Quoted text:
When I was little, I used to sing stories to myself. I would walk to the library, make up a story, and revise it over and over, all to some endless tune in my head. My mother loved that I would sing around the house, and she wanted me to sing more. It was her idea to find me a voice teacher when I was in eighth grade. She wanted me to know that my voice was worth taking seriously.

I was always singing, or shouting, it's hard to tell.

I was always singing, or shouting, it’s hard to tell.

My first voice teacher had an opera background, but she spent most of my lessons on vocal exercises and breathing exercises, teaching me how to breathe from my diaphragm, and stand up straight, and relax my shoulders. I’d never much liked practicing scales on the piano, but vocal exercises made more sense to me. She taught me to sing through the mask of my face, like a raccoon, and to change the shape of my mouth to make the consonants clear and the vowels more open.

My father insisted that we sing songs together after Friday night dinner, as a family. But, he didn’t believe in normal limitations, like that a baritone might struggle to hit a glass-shattering high note. He refused to choose a key that everyone, including him, would be comfortable with, and he didn’t care about the quality of the note when he was done with it. He could rip it and strangle it, and drown the note in coughing, but if he hit that note, even for a second, he’d won.

Stored data:
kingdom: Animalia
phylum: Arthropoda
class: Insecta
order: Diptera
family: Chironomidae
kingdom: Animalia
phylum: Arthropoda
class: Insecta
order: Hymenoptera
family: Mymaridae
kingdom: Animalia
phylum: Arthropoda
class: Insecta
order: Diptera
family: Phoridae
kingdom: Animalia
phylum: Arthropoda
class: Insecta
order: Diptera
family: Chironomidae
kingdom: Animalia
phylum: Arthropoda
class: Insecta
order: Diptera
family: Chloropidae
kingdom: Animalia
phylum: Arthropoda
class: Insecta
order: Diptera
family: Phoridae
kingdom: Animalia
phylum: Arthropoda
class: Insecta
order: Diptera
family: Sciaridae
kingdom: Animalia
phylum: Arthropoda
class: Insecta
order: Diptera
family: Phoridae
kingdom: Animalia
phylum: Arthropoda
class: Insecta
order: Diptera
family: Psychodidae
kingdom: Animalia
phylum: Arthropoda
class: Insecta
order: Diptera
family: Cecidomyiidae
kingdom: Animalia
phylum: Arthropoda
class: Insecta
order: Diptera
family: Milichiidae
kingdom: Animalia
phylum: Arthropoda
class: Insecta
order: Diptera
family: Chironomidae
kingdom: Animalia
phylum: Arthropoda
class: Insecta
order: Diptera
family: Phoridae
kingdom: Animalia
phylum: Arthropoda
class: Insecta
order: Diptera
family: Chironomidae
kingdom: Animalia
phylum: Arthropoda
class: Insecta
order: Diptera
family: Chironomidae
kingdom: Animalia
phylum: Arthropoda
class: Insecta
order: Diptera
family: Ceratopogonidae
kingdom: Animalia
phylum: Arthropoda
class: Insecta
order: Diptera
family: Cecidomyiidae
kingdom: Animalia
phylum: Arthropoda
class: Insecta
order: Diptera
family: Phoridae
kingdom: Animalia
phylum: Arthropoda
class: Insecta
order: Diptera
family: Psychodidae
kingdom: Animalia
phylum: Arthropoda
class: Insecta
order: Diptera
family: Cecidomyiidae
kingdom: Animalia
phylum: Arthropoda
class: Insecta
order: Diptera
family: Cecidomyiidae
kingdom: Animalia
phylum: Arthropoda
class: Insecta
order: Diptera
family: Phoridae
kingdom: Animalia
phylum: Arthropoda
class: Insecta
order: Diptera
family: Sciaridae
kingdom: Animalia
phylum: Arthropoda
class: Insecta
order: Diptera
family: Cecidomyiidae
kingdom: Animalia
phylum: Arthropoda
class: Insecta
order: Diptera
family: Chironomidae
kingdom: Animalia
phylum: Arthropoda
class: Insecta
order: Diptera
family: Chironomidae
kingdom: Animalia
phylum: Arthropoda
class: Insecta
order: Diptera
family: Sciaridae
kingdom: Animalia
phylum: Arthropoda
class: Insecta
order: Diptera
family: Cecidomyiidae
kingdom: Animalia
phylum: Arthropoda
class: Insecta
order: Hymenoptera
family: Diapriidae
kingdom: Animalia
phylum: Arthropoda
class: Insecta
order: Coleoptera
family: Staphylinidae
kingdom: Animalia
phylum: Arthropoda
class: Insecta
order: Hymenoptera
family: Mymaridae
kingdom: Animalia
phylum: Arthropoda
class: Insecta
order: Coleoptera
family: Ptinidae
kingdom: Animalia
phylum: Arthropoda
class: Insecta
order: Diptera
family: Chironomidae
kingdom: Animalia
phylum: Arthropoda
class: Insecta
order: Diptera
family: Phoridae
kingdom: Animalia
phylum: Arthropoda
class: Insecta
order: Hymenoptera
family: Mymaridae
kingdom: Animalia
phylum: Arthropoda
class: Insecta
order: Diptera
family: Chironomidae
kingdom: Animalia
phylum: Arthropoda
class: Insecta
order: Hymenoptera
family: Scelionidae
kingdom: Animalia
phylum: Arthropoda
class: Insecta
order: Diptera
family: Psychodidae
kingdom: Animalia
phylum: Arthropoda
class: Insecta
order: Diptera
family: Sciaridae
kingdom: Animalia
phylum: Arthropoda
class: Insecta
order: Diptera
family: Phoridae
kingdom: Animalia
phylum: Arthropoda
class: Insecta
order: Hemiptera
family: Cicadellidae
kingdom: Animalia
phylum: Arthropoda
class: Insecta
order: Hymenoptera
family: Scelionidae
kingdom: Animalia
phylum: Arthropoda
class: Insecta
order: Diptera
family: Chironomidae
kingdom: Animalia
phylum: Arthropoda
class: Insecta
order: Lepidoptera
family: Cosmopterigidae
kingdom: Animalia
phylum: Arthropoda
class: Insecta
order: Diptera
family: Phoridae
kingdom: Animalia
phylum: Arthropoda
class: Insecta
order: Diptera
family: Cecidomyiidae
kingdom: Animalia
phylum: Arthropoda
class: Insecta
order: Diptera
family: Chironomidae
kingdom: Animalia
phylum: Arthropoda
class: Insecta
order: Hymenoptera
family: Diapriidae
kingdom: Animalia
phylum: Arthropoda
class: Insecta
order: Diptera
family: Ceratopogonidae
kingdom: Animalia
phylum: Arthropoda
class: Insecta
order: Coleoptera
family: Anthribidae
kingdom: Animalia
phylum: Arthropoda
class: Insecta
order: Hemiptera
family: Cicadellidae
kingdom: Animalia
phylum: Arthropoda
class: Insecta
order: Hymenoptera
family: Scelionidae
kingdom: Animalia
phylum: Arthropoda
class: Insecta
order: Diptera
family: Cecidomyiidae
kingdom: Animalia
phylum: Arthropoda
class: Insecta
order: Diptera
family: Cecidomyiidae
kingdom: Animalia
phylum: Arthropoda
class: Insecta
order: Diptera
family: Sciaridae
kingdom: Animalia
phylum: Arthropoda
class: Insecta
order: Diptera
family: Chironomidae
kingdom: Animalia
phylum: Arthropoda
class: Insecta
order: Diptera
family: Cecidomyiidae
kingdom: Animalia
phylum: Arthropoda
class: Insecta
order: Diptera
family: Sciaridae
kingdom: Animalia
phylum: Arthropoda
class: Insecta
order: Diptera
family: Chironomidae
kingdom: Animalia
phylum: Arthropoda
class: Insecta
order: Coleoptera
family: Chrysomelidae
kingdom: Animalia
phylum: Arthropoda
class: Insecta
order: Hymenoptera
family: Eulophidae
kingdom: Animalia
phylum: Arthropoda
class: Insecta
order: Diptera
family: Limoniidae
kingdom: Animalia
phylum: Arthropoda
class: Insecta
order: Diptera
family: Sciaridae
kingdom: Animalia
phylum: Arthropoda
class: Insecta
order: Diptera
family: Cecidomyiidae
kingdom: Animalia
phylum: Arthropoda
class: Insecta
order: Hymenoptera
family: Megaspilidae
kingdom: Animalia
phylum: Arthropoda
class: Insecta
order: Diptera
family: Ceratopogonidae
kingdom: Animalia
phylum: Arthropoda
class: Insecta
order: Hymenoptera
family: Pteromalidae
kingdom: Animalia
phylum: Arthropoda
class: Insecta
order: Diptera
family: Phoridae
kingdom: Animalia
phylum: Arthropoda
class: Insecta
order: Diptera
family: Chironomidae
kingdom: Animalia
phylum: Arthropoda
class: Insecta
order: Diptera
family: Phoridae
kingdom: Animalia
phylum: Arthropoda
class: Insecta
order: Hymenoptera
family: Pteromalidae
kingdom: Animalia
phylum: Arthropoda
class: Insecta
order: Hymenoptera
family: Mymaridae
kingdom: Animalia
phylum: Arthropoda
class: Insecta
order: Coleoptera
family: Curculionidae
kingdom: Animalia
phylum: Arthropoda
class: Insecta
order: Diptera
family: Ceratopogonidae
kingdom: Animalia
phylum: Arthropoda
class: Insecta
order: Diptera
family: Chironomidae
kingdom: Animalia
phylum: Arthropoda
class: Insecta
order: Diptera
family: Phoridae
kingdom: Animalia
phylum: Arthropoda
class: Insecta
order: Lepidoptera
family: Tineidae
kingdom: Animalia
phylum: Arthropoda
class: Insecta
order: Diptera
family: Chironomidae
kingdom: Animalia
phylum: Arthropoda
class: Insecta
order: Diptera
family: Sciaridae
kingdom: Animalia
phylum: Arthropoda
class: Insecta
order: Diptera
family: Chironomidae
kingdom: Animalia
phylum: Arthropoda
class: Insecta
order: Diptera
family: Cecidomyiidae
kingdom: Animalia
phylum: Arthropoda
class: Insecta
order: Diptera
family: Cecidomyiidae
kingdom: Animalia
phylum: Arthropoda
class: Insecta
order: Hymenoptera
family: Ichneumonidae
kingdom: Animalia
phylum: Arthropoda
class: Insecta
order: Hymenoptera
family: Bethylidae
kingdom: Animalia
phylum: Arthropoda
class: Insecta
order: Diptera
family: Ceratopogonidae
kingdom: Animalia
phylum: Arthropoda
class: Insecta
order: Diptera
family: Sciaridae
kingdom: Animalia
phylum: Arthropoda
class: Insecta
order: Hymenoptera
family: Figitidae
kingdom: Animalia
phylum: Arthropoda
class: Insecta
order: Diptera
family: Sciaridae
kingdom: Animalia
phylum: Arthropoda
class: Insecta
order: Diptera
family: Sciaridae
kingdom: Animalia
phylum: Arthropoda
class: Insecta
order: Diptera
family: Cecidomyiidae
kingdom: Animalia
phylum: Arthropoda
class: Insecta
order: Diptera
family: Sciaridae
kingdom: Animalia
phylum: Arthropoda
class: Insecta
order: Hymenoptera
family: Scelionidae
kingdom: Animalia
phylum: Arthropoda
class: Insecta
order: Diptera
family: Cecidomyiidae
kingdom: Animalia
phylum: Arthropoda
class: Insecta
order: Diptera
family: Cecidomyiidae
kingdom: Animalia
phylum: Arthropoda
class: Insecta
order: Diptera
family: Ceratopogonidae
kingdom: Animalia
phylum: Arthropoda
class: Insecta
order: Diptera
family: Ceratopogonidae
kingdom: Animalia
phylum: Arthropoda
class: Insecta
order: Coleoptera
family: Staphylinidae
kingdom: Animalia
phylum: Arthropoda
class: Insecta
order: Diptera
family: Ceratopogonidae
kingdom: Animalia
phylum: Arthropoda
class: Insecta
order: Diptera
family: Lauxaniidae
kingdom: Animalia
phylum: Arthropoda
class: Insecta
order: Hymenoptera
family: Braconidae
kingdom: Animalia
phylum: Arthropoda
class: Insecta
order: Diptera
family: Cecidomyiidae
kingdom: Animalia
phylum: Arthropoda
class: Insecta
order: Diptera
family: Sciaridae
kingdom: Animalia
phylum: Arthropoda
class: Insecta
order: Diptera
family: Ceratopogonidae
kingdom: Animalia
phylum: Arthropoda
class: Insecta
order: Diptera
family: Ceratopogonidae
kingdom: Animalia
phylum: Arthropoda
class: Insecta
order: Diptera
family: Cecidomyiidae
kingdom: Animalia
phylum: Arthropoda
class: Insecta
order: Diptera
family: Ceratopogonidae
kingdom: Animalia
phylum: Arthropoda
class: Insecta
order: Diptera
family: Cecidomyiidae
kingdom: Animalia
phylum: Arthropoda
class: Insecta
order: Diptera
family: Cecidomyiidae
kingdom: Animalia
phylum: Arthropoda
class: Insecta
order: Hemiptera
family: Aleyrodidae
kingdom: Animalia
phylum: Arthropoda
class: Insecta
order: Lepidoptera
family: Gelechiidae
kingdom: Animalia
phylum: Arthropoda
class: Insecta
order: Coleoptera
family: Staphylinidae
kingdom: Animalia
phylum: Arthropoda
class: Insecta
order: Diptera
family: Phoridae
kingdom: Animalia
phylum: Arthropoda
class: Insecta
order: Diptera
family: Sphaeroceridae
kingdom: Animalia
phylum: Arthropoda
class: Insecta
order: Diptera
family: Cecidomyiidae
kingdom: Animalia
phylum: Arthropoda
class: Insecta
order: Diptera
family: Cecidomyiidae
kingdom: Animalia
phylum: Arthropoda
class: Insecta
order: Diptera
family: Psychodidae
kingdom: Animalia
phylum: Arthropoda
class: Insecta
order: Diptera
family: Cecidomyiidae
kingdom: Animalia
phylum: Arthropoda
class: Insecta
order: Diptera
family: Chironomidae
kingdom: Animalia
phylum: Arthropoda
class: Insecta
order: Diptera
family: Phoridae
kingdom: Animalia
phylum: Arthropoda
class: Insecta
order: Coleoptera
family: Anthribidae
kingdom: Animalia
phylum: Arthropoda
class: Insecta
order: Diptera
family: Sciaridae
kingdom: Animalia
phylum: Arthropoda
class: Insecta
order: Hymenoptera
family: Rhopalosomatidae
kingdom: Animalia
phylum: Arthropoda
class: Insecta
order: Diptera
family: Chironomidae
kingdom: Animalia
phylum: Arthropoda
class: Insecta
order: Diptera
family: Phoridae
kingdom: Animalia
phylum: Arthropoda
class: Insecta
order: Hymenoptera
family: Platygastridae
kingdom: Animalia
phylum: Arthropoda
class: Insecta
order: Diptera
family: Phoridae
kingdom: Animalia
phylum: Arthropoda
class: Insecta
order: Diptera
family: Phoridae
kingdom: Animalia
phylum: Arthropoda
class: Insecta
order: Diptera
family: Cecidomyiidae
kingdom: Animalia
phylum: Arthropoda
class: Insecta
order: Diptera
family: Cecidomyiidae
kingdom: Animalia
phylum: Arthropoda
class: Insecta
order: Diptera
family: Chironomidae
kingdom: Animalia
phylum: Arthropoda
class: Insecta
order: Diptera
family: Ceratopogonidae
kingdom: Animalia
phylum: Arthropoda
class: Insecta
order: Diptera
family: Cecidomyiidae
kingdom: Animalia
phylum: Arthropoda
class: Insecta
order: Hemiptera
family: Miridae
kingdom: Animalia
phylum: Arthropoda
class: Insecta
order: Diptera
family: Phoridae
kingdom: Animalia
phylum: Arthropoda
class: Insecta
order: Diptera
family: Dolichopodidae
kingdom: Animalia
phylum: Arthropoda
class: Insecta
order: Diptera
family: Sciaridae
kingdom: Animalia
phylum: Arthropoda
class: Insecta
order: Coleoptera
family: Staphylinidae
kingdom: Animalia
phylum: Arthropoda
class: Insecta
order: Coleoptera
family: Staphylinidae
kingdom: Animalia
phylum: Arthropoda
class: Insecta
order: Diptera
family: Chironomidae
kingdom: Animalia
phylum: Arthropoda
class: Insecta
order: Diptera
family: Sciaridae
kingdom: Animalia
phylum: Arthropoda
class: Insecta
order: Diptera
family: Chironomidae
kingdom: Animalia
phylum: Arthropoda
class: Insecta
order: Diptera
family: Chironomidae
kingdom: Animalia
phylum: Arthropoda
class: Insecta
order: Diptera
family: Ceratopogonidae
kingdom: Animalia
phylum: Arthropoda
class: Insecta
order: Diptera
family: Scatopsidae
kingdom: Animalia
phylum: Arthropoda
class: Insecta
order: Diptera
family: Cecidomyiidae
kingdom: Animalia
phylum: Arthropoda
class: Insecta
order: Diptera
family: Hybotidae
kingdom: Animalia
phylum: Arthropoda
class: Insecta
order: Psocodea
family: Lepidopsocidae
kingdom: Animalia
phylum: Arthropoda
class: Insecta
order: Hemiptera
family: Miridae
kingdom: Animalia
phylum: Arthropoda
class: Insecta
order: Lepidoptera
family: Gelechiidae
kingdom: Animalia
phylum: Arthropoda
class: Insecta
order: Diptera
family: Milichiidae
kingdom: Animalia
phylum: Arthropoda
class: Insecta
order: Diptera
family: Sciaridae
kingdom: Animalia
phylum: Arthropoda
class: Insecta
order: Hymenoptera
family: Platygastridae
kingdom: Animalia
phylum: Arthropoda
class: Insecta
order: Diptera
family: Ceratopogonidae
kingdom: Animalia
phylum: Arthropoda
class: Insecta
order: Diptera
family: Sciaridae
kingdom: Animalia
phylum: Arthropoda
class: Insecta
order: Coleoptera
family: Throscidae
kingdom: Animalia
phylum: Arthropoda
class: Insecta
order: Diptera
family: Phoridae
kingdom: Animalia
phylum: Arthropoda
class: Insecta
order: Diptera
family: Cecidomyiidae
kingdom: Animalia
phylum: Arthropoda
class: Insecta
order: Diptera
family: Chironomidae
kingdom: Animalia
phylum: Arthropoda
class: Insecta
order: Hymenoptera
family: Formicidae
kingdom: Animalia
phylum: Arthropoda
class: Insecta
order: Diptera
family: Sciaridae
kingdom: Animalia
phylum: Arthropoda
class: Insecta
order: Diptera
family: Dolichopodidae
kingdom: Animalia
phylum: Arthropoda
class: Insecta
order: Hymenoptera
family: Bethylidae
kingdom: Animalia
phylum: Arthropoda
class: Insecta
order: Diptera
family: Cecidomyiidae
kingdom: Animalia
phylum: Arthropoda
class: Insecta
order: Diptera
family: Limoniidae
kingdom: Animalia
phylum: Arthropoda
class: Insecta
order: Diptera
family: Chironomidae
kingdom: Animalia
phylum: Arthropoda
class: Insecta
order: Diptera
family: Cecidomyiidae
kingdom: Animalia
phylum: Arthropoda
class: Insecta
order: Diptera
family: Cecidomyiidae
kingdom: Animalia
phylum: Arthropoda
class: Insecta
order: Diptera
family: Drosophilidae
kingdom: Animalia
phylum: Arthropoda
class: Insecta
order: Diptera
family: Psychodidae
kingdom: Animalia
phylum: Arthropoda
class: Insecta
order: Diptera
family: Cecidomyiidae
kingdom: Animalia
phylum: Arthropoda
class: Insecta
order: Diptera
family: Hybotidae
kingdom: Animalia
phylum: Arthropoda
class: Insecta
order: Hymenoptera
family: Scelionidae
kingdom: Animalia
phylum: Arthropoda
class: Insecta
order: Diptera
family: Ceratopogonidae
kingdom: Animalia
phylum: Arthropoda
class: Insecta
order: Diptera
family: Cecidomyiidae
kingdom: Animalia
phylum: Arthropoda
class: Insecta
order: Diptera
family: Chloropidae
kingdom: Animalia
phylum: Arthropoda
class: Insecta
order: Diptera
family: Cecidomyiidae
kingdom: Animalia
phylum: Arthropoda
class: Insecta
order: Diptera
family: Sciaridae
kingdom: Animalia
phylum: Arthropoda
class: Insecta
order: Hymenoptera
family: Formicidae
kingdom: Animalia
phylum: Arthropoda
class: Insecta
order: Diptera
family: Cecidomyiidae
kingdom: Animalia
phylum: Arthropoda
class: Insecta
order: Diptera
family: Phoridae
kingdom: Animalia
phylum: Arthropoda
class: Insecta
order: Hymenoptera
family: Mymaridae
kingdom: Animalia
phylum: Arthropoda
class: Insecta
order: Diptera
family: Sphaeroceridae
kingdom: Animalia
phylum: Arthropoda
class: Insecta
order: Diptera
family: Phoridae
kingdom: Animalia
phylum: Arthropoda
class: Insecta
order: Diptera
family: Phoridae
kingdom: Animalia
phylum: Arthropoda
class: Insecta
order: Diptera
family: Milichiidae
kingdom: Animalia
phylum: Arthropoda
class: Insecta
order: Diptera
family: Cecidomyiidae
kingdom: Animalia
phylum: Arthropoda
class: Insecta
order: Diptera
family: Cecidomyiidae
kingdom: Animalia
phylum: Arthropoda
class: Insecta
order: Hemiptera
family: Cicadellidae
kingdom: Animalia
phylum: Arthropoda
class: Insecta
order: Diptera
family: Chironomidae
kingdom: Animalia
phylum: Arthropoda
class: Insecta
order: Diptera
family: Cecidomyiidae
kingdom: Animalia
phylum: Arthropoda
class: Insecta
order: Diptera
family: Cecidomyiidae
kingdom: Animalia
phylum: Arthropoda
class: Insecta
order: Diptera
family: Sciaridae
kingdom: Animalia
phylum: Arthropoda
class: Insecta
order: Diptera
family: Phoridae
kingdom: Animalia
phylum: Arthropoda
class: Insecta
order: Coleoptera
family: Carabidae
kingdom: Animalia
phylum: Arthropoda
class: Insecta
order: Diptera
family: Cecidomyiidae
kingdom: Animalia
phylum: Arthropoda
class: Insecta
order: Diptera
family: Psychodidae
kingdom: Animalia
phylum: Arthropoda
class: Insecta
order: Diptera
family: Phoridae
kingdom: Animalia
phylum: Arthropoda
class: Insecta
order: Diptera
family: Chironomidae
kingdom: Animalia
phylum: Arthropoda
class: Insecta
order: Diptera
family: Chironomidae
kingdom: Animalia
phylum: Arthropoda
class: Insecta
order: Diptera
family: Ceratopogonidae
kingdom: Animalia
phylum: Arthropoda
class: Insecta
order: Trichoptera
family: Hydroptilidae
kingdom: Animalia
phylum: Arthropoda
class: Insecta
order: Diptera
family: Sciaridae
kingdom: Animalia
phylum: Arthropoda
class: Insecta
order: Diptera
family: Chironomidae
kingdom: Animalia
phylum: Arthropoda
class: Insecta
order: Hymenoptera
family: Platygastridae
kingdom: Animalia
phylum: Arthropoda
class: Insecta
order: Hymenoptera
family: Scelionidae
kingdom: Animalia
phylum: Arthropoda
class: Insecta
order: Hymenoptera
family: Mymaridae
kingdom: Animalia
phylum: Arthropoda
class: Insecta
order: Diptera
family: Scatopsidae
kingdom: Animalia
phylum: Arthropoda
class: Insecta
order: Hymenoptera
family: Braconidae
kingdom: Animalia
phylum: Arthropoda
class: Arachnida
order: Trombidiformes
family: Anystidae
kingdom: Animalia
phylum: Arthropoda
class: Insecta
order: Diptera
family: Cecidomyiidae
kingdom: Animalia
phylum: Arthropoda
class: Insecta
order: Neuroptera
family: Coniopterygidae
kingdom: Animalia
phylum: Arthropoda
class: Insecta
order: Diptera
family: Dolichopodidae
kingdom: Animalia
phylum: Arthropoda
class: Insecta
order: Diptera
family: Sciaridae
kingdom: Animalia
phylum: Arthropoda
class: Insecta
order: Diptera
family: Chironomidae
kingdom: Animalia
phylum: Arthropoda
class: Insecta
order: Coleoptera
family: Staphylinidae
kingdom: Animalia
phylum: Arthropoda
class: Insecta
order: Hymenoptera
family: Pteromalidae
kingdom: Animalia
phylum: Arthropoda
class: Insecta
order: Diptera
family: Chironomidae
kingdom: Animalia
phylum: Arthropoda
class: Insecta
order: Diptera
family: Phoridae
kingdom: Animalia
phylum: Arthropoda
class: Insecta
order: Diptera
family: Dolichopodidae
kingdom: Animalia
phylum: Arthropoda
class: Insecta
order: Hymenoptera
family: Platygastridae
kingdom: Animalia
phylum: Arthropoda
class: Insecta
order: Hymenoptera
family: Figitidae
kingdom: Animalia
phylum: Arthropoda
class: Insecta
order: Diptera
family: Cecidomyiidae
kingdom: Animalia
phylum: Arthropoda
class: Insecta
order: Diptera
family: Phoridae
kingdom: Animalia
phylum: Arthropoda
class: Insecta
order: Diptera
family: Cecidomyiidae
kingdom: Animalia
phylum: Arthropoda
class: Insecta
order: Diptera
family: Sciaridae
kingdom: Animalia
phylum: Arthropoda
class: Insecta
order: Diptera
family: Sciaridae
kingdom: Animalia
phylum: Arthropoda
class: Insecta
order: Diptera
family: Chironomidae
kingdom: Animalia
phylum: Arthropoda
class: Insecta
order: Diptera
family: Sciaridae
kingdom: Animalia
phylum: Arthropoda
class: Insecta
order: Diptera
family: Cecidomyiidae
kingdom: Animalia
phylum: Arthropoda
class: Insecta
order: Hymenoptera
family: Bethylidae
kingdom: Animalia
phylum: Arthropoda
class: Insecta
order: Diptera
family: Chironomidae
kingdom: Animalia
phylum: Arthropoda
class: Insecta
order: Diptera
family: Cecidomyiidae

Work to do:
1. Sum up the essay about learning to sing in two sentences.
2. According to the essay about learning to sing, what kind of background did the first voice teacher have?
3. Write a continuation of the essay about learning to sing, picking up after its last sentence.
The items aren't needed for anything here.

Exercise results:
1. As a child, the writer sang made-up stories constantly, and the writer's mother, wanting that voice to be taken seriously, found a voice teacher in eighth grade. That teacher, who had an opera background, focused on vocal and breathing exercises, while the writer's father led family singing after Friday night dinner and cared only about hitting the high notes, no matter how they sounded.

2. An opera background.

3.
And he did not like competition. He didn’t want me to practice singing between voice lessons. He would complain that I was “caterwauling,” even if I practiced in my room with the door closed. He’d complain about the money Mom was spending on my lessons. And eventually, he made it clear that he believed in the ban on kol isha – the voice of a woman – that we’d learned at school. I could sing at home, but it would be unacceptable to allow my voice to be heard by men outside of the family. He believed that singing, for a woman, is a salacious, sexually provocative act, and if I do it, I am a whore.

Unfortunately, around the same time as I was getting used to my voice lessons, we had a guest speaker at my orthodox Jewish school. Only the girls were invited to the gym to listen to her. She performed for us first, doing her own version of beat boxing, using her mouth like a drum and her hands as tambourines. The things she could do, the sounds she could create with no musical instruments to back her up, were incredible. There was something like bird song about her voice, as if she was born with these songs in her body and she just had to release them. She wasn’t just hitting notes, she was putting spin on them, like a tennis player, top spin and back spin, hollow sounds and full sounds, cold and warm, shivery and strident, all from one voice. I wanted her to be my teacher.

After her performance, she told us that she’d been a voice student at a prestigious conservatory, training for a professional music career, when she started to visit Chabad (a Chasidic Jewish outreach group) on the weekends. She gradually became more and more religious, until it became clear that as a religious Jewish woman she could never sing in front of men. She’d pieced together a career as a speaker, and sold her music to strictly female audiences. Her message was clear: being religious comes first, before anything else you might want, or love, or need in life.

Her visit haunted me. I didn’t stop singing altogether, but I felt her hand tightening around my throat.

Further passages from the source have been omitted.